## Records to use
_ _ _ _ _ _ _
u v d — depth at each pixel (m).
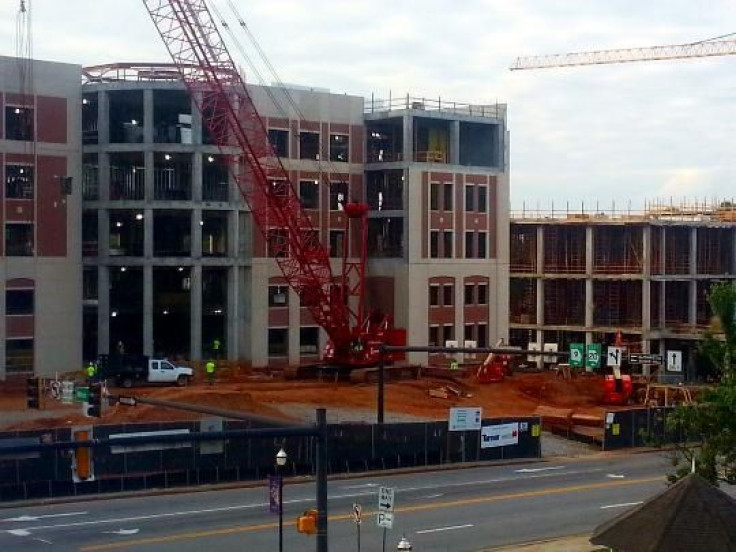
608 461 54.06
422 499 42.12
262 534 35.06
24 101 74.19
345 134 90.94
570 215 104.88
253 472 45.59
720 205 117.19
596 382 82.44
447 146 93.88
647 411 59.88
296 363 86.62
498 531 36.59
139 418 56.03
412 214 88.50
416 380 78.44
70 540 33.66
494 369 80.88
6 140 73.56
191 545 33.31
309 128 88.50
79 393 42.44
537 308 105.31
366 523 37.44
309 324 87.62
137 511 38.66
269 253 85.12
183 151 79.69
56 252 75.50
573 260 104.12
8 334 73.38
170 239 84.69
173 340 85.56
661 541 22.61
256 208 79.69
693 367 95.88
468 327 92.31
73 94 76.38
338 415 61.47
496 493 43.91
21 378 73.81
_ _ _ _ _ _ _
## Task to carry out
Print nothing but the lines from the one containing "345 134 90.94" through the end of the listing above, exactly as written.

## Exercise result
345 134 90.94
570 215 104.88
253 472 45.59
720 205 117.19
596 382 82.44
447 146 93.88
647 411 59.88
296 363 86.62
498 531 36.59
139 418 56.03
412 214 88.50
416 380 78.44
70 540 33.66
494 369 80.88
6 140 73.56
191 545 33.31
309 128 88.50
79 393 42.44
537 308 105.31
366 523 37.44
309 324 87.62
137 511 38.66
269 253 85.12
183 151 79.69
56 252 75.50
573 260 104.12
8 334 73.38
170 239 84.69
173 340 85.56
661 541 22.61
256 208 79.69
693 367 95.88
468 327 92.31
73 94 76.38
338 415 61.47
496 493 43.91
21 378 73.81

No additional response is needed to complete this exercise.